▼
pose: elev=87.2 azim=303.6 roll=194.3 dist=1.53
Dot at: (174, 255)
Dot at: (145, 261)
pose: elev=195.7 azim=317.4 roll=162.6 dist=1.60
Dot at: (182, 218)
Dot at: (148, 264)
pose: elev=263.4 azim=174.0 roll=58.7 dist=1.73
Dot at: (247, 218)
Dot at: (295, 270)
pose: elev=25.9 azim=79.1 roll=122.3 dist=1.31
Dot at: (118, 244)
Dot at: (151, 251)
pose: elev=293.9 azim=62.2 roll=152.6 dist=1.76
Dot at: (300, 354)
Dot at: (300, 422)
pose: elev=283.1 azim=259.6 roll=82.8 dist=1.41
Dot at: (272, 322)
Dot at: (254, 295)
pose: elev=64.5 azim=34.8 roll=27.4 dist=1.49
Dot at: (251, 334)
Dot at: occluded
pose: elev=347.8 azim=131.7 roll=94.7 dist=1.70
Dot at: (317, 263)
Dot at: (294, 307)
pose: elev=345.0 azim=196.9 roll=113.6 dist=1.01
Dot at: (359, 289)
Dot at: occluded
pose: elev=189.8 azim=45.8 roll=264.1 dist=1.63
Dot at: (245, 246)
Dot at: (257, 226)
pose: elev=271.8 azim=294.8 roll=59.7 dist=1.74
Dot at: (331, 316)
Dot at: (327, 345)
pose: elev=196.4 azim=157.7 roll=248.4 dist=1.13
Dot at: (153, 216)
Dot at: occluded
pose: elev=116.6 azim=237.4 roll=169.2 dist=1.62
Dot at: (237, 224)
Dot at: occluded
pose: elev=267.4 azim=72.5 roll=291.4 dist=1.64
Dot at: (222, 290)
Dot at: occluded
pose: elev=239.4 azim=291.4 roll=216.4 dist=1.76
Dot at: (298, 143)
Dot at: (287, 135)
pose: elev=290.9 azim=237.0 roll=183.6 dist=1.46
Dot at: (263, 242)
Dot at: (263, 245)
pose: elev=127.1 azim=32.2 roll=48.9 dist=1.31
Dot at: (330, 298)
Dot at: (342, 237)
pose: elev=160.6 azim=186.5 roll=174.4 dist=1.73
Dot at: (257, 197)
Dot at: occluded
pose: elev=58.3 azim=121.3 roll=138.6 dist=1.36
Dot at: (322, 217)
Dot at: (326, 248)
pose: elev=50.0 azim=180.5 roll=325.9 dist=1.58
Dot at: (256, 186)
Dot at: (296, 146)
▲
# PROBLEM TO WORK ON
Write out every line of the data again, putting "distance" wherever "dist" appears and leaving everything else the same.

# OUTPUT FOR THIS EXERCISE
pose: elev=87.2 azim=303.6 roll=194.3 distance=1.53
Dot at: (174, 255)
Dot at: (145, 261)
pose: elev=195.7 azim=317.4 roll=162.6 distance=1.60
Dot at: (182, 218)
Dot at: (148, 264)
pose: elev=263.4 azim=174.0 roll=58.7 distance=1.73
Dot at: (247, 218)
Dot at: (295, 270)
pose: elev=25.9 azim=79.1 roll=122.3 distance=1.31
Dot at: (118, 244)
Dot at: (151, 251)
pose: elev=293.9 azim=62.2 roll=152.6 distance=1.76
Dot at: (300, 354)
Dot at: (300, 422)
pose: elev=283.1 azim=259.6 roll=82.8 distance=1.41
Dot at: (272, 322)
Dot at: (254, 295)
pose: elev=64.5 azim=34.8 roll=27.4 distance=1.49
Dot at: (251, 334)
Dot at: occluded
pose: elev=347.8 azim=131.7 roll=94.7 distance=1.70
Dot at: (317, 263)
Dot at: (294, 307)
pose: elev=345.0 azim=196.9 roll=113.6 distance=1.01
Dot at: (359, 289)
Dot at: occluded
pose: elev=189.8 azim=45.8 roll=264.1 distance=1.63
Dot at: (245, 246)
Dot at: (257, 226)
pose: elev=271.8 azim=294.8 roll=59.7 distance=1.74
Dot at: (331, 316)
Dot at: (327, 345)
pose: elev=196.4 azim=157.7 roll=248.4 distance=1.13
Dot at: (153, 216)
Dot at: occluded
pose: elev=116.6 azim=237.4 roll=169.2 distance=1.62
Dot at: (237, 224)
Dot at: occluded
pose: elev=267.4 azim=72.5 roll=291.4 distance=1.64
Dot at: (222, 290)
Dot at: occluded
pose: elev=239.4 azim=291.4 roll=216.4 distance=1.76
Dot at: (298, 143)
Dot at: (287, 135)
pose: elev=290.9 azim=237.0 roll=183.6 distance=1.46
Dot at: (263, 242)
Dot at: (263, 245)
pose: elev=127.1 azim=32.2 roll=48.9 distance=1.31
Dot at: (330, 298)
Dot at: (342, 237)
pose: elev=160.6 azim=186.5 roll=174.4 distance=1.73
Dot at: (257, 197)
Dot at: occluded
pose: elev=58.3 azim=121.3 roll=138.6 distance=1.36
Dot at: (322, 217)
Dot at: (326, 248)
pose: elev=50.0 azim=180.5 roll=325.9 distance=1.58
Dot at: (256, 186)
Dot at: (296, 146)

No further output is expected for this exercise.